Luciano Pavarotti come, forse, non l’avete mai visto. È quello che esce dal documentario, affettuoso ma non agiografico, che Ron Howard ha dedicato al popolare tenore morto nel 2007, all’età di 71 anni, a causa di un tumore al pancreas. L’ex attore di “Happy Days”, poi cineasta versatile e di valore, dice una cosa giusta presentando il suo film, accolto nella selezione ufficiale della Festa di Roma: “Luciano era orgoglioso dei suoi successi e sapeva di possedere un formidabile potere, tuttavia custodiva un senso di soggezione verso la musica e la possibilità di raggiungere persone di ogni condizione”. Che fosse a suo modo umile? Pare di sì.
“Pavarotti” è un film che può piacere anche a chi non nutre un culto particolare nei confronti di “big Luciano”. Perché il regista di “Apollo 13” costruisce un ritratto che asseconda le tappe biografiche, dall’infanzia alla maturità, nel contempo mostrando pregi e incespichi dell’artista, pure dell’uomo, in un mix che cattura, nonostante le quasi due ore di durata. Certo, i filmati inediti, le immagini rare e le interviste con i familiari contribuiscono ad allargare lo sguardo sul cosiddetto “tenore del popolo”, a mitigare la retorica del mitico “do di petto” in favore di uno sguardo più sensibile e controverso.
Si parte dal 1995, quando, nel cuore dell’Amazzonia, un Pavarotti ancora in gran spolvero si fa filmare mentre canta in un sontuoso teatro nel quale, tanti anni prima, si era esibito pure Caruso. L’omaggio è gentile, non protervo, e da lì si dipana il viaggio nella musica e nella vita dell’illustre modenese. Con rispetto ma senza genuflessioni, Howard inanella episodi poco noti (magari poco noti a me che non sono del ramo) e testimonianze curiose, dal debutto nel 1961 con “La Bohème” al trionfo internazionale al Covent Garden in sostituzione del collega malato Giuseppe Di Stefano.

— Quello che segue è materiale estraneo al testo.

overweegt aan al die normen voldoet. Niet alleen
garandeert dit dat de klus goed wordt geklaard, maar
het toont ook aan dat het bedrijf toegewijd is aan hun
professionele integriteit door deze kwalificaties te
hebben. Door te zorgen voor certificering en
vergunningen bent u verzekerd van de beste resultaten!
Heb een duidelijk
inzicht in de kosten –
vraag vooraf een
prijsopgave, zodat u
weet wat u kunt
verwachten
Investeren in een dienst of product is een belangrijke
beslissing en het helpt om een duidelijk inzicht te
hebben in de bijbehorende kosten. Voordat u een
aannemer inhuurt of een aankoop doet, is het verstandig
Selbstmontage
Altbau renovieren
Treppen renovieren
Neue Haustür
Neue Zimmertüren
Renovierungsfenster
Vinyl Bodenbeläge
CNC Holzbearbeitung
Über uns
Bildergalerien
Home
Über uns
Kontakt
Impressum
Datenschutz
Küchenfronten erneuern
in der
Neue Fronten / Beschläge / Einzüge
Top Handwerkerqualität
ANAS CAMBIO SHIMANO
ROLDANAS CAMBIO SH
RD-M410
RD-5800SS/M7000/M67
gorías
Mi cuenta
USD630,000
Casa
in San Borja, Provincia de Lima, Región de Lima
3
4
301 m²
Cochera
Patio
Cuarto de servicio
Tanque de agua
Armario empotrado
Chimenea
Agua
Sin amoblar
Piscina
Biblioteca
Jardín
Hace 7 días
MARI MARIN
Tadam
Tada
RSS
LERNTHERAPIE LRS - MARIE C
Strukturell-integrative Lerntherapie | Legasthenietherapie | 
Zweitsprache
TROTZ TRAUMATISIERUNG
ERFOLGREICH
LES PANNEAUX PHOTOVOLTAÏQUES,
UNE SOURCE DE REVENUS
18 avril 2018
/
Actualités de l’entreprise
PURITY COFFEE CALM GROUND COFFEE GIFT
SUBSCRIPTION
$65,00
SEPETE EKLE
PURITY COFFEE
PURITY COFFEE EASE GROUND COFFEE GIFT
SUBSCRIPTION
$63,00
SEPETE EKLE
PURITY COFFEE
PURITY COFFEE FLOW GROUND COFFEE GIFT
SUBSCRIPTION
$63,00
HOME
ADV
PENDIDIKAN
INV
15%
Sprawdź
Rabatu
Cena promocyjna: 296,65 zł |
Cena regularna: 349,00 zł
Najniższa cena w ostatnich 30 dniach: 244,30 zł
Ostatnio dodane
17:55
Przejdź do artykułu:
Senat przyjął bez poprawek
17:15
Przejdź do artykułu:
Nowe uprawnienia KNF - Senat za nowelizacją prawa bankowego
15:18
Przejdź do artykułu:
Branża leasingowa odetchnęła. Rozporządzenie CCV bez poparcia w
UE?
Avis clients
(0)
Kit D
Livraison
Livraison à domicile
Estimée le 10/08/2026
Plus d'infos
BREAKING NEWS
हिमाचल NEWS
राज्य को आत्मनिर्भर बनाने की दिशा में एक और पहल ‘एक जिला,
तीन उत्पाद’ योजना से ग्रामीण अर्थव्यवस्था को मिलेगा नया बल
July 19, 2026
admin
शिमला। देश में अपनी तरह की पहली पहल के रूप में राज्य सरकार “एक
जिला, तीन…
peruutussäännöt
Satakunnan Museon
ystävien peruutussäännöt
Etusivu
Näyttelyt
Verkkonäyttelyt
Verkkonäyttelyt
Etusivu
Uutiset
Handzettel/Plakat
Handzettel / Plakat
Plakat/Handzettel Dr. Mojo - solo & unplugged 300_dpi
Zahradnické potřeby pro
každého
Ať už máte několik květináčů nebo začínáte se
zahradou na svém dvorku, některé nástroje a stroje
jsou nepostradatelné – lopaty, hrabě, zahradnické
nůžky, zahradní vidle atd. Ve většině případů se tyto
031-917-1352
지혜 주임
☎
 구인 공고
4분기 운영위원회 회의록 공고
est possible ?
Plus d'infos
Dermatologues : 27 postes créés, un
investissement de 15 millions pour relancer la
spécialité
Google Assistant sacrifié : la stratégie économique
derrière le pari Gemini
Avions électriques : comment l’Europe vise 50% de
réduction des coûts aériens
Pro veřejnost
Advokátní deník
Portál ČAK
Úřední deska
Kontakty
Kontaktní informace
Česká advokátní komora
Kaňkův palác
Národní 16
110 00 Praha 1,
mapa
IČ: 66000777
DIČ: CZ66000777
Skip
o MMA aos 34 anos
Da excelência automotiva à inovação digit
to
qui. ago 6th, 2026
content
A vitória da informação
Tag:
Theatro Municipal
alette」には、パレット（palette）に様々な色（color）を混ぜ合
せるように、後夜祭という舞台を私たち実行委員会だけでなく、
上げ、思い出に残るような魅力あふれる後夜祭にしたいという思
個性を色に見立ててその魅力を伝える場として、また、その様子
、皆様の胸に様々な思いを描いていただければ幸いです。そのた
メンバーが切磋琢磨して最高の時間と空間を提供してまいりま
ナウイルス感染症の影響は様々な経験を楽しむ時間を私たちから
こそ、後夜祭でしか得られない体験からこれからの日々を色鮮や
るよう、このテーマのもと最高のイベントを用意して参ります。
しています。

Da subito s’impongono il timbro unico e il fraseggio elegante del tenore; una forte presenza fisica, mista al sorriso aperto e all’atteggiamento irriverente da “monello”, fanno il resto, trasformando Pavarotti in un’icona planetaria del canto italiano.
Racchiuso tra due frammenti di un’intervista “privata” girata dalla seconda moglie Nicoletta Mantovani, il film scandisce trionfi indiscussi e piccole sconfitte, e se il versante sentimentale è affidato ai ricordi delle figlie e delle moglie, gli episodi più gustosi vengono dalle confessioni di manager, colleghi e collaboratori, tra i quali la cantante/segretaria Madelyn Renée conosciuta alla Julliard School.
Non manca Bono che rievoca la collaborazione con gli U2 “estorta” dal tenore italiane con affettuosa invadenza, e naturalmente il film si dilunga sull’esperienza ultrapop dei “Tre tenori”, cioè Pavarotti, Carreras & Domingo, cominciata nel 1990 a Caracalla (nel pubblico osannante si intravvede anche Monica Vitti).
C’è il Pavarotti dei camicioni sgargianti, della barba e dei capelli tinti di nero corvino, del fazzoletto bianco sempre in mano sul palco; ma anche il Pavarotti di una certa malinconia esistenziale che traspare nel momento dell’applauso scrosciante; per non dire delle iniziative filantropiche, tante, in ogni parte del mondo, quasi a restituire per buone cause un po’ dell’immensa quantità di denaro guadagnata in 45 anni di carriera.
“Ho portato la lirica alle masse” gli piaceva dire; a suo modo, in effetti, Pavarotti è stato anche una pop-star. Il film sarà nelle sale con Nexo Digital dal 28 al 30 ottobre.